··· Provided data ···
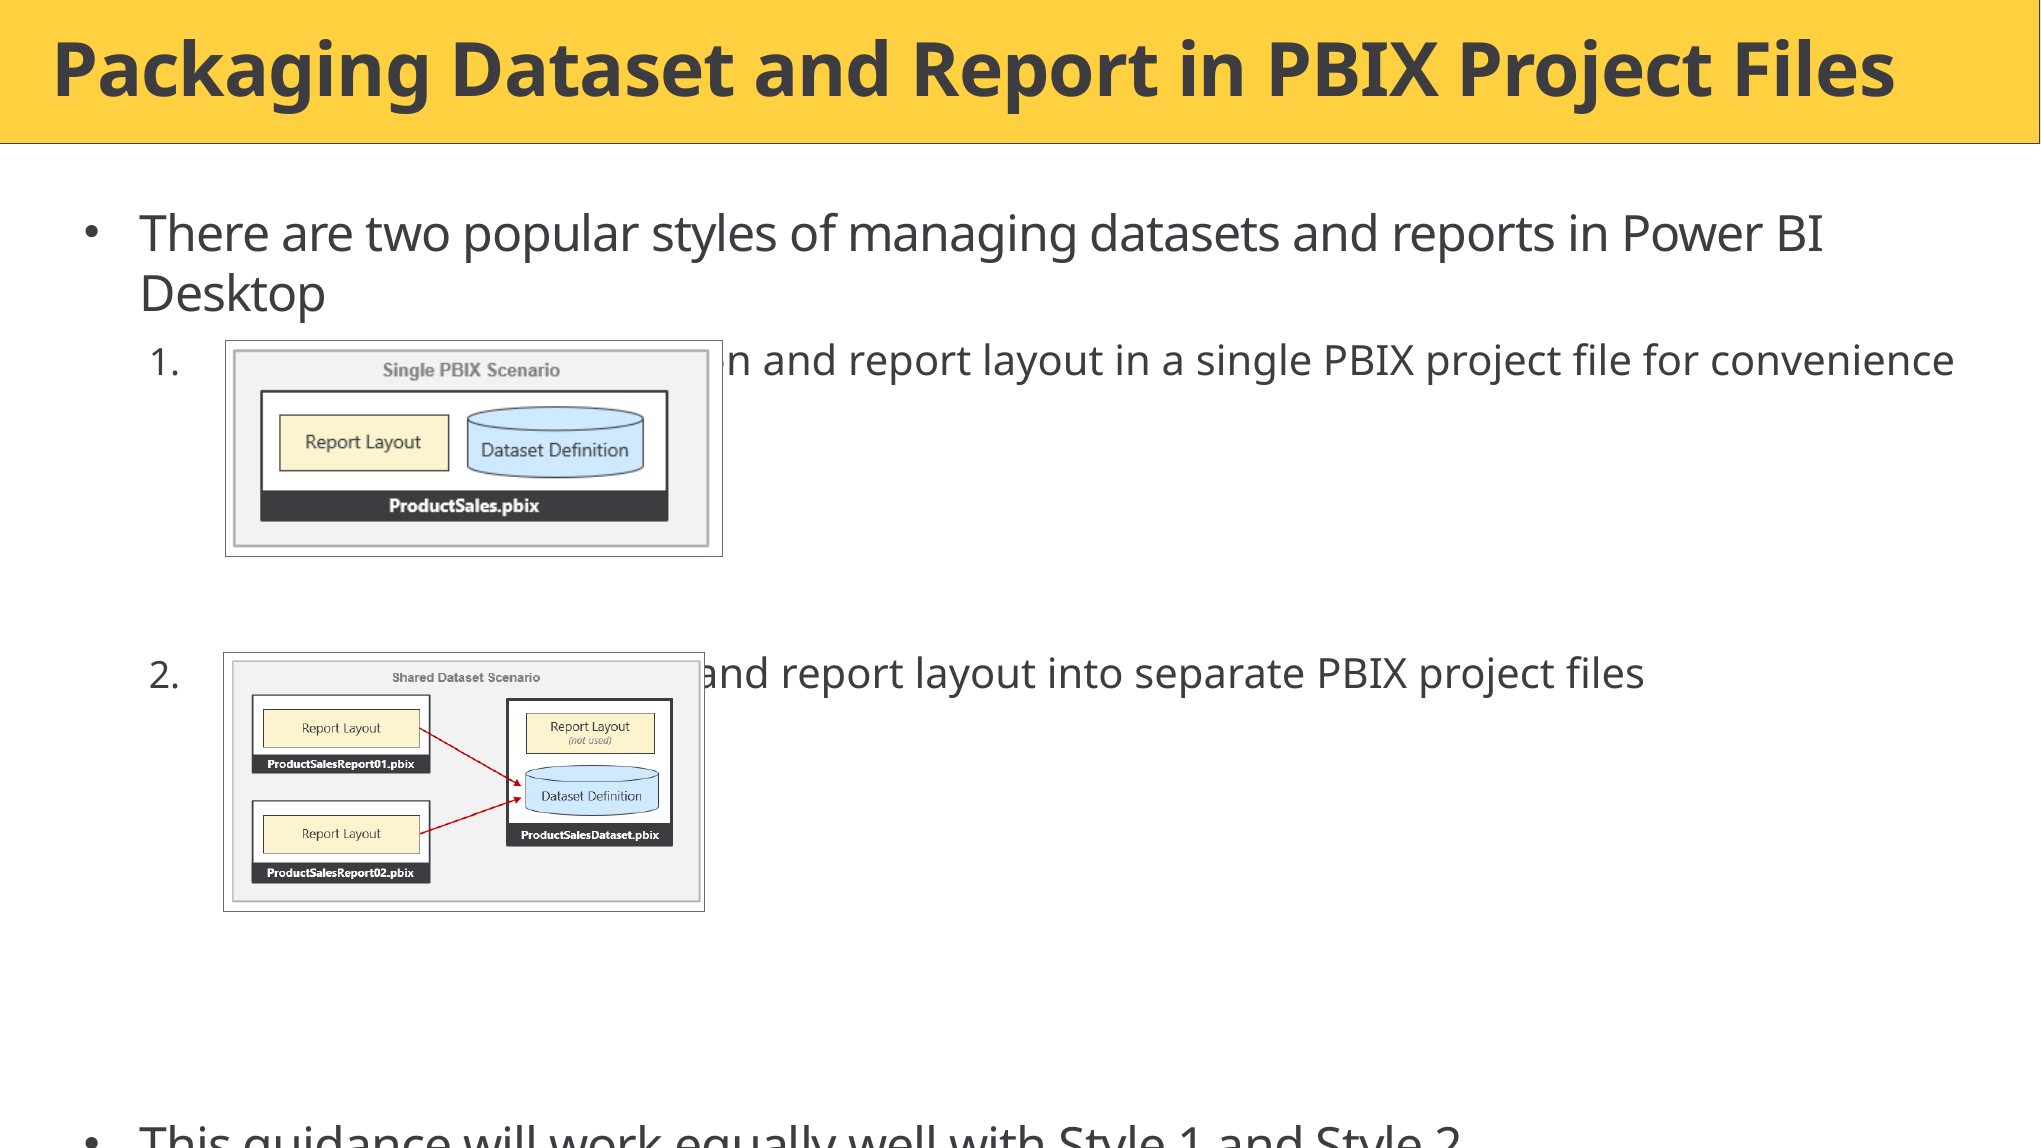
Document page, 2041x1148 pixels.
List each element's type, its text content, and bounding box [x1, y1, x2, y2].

picture [223, 651, 706, 912]
picture [225, 340, 723, 558]
list There are two popular styles of managing datasets and reports in Power BI Desktop Maintain dataset definition and report layout in a single PBIX project file for convenience Split dataset definitions and report layout into separate PBIX project files This guidance will work equally well with Style 1 and Style 2 [83, 201, 1988, 1099]
title Packaging Dataset and Report in PBIX Project Files [51, 31, 1988, 113]
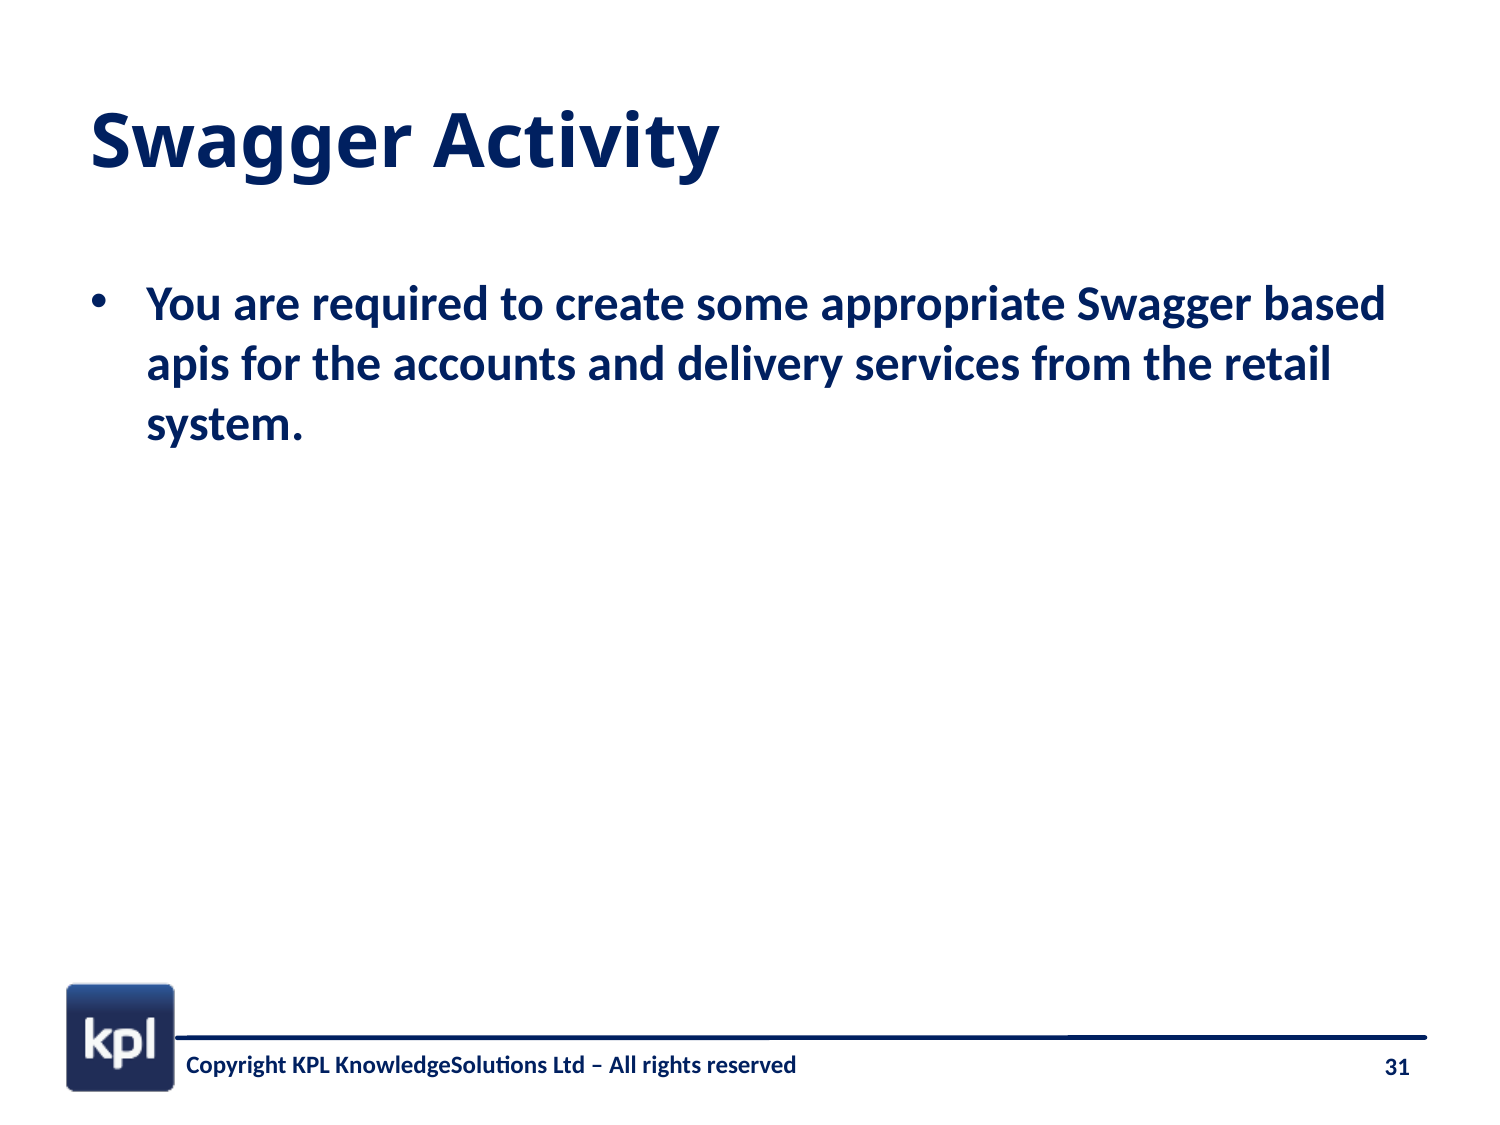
···
Instruction. All of the entries need to be copied exactly, minus any pictures.

Result for this exercise.
Document page, 2041x1148 pixels.
List each element's type, its text content, and bounding box [x1, y1, x2, y2].

picture [223, 651, 706, 912]
picture [225, 340, 723, 558]
list There are two popular styles of managing datasets and reports in Power BI Desktop Maintain dataset definition and report layout in a single PBIX project file for convenience Split dataset definitions and report layout into separate PBIX project files This guidance will work equally well with Style 1 and Style 2 [83, 201, 1988, 1099]
title Packaging Dataset and Report in PBIX Project Files [51, 31, 1988, 113]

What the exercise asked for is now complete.